**WHAT TO DO**
Give the data a second time, exactly and in full.

─── GIVEN ENTRIES ───

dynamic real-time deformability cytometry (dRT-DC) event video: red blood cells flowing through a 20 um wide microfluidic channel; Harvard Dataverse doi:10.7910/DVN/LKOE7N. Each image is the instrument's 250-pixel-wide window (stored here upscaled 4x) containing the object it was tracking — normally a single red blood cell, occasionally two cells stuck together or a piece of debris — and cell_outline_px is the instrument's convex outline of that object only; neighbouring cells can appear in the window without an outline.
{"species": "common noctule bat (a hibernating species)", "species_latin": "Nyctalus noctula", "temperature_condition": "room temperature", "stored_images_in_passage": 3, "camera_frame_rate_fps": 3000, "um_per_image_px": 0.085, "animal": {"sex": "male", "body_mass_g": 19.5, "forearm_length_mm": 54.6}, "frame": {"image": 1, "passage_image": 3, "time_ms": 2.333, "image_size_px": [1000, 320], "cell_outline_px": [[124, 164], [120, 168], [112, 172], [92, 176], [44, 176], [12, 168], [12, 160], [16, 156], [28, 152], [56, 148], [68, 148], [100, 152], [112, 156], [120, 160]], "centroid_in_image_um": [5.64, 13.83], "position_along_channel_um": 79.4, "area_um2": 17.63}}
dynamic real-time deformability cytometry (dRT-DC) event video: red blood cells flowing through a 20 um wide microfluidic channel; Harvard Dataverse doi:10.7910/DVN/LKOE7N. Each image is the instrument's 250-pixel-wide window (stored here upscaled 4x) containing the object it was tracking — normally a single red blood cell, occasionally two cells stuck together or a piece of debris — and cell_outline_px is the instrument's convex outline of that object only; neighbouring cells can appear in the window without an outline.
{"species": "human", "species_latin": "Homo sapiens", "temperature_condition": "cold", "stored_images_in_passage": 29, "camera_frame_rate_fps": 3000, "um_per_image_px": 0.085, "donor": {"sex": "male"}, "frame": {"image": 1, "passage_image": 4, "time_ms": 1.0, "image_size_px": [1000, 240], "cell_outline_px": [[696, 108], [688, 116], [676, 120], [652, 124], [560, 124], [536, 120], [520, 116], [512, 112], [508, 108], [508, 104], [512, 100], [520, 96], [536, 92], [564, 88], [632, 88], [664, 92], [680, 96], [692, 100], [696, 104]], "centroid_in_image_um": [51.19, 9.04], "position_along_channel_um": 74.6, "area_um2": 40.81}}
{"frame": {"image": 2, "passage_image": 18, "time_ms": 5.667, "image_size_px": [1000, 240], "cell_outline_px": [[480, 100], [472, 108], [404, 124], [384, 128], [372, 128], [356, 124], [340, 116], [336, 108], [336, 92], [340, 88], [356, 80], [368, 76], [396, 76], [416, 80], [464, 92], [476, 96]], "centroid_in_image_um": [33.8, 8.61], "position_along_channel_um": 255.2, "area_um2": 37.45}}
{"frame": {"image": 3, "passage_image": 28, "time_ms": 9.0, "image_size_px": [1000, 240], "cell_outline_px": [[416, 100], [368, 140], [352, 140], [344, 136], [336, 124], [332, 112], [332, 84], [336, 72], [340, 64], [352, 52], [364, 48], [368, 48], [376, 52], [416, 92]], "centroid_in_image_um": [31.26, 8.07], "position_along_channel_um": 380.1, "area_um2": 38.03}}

───

**WRITTEN RESPONSE**
dynamic real-time deformability cytometry (dRT-DC) event video: red blood cells flowing through a 20 um wide microfluidic channel; Harvard Dataverse doi:10.7910/DVN/LKOE7N. Each image is the instrument's 250-pixel-wide window (stored here upscaled 4x) containing the object it was tracking — normally a single red blood cell, occasionally two cells stuck together or a piece of debris — and cell_outline_px is the instrument's convex outline of that object only; neighbouring cells can appear in the window without an outline.
{"species": "common noctule bat (a hibernating species)", "species_latin": "Nyctalus noctula", "temperature_condition": "room temperature", "stored_images_in_passage": 3, "camera_frame_rate_fps": 3000, "um_per_image_px": 0.085, "animal": {"sex": "male", "body_mass_g": 19.5, "forearm_length_mm": 54.6}, "frame": {"image": 1, "passage_image": 3, "time_ms": 2.333, "image_size_px": [1000, 320], "cell_outline_px": [[124, 164], [120, 168], [112, 172], [92, 176], [44, 176], [12, 168], [12, 160], [16, 156], [28, 152], [56, 148], [68, 148], [100, 152], [112, 156], [120, 160]], "centroid_in_image_um": [5.64, 13.83], "position_along_channel_um": 79.4, "area_um2": 17.63}}
dynamic real-time deformability cytometry (dRT-DC) event video: red blood cells flowing through a 20 um wide microfluidic channel; Harvard Dataverse doi:10.7910/DVN/LKOE7N. Each image is the instrument's 250-pixel-wide window (stored here upscaled 4x) containing the object it was tracking — normally a single red blood cell, occasionally two cells stuck together or a piece of debris — and cell_outline_px is the instrument's convex outline of that object only; neighbouring cells can appear in the window without an outline.
{"species": "human", "species_latin": "Homo sapiens", "temperature_condition": "cold", "stored_images_in_passage": 29, "camera_frame_rate_fps": 3000, "um_per_image_px": 0.085, "donor": {"sex": "male"}, "frame": {"image": 1, "passage_image": 4, "time_ms": 1.0, "image_size_px": [1000, 240], "cell_outline_px": [[696, 108], [688, 116], [676, 120], [652, 124], [560, 124], [536, 120], [520, 116], [512, 112], [508, 108], [508, 104], [512, 100], [520, 96], [536, 92], [564, 88], [632, 88], [664, 92], [680, 96], [692, 100], [696, 104]], "centroid_in_image_um": [51.19, 9.04], "position_along_channel_um": 74.6, "area_um2": 40.81}}
{"frame": {"image": 2, "passage_image": 18, "time_ms": 5.667, "image_size_px": [1000, 240], "cell_outline_px": [[480, 100], [472, 108], [404, 124], [384, 128], [372, 128], [356, 124], [340, 116], [336, 108], [336, 92], [340, 88], [356, 80], [368, 76], [396, 76], [416, 80], [464, 92], [476, 96]], "centroid_in_image_um": [33.8, 8.61], "position_along_channel_um": 255.2, "area_um2": 37.45}}
{"frame": {"image": 3, "passage_image": 28, "time_ms": 9.0, "image_size_px": [1000, 240], "cell_outline_px": [[416, 100], [368, 140], [352, 140], [344, 136], [336, 124], [332, 112], [332, 84], [336, 72], [340, 64], [352, 52], [364, 48], [368, 48], [376, 52], [416, 92]], "centroid_in_image_um": [31.26, 8.07], "position_along_channel_um": 380.1, "area_um2": 38.03}}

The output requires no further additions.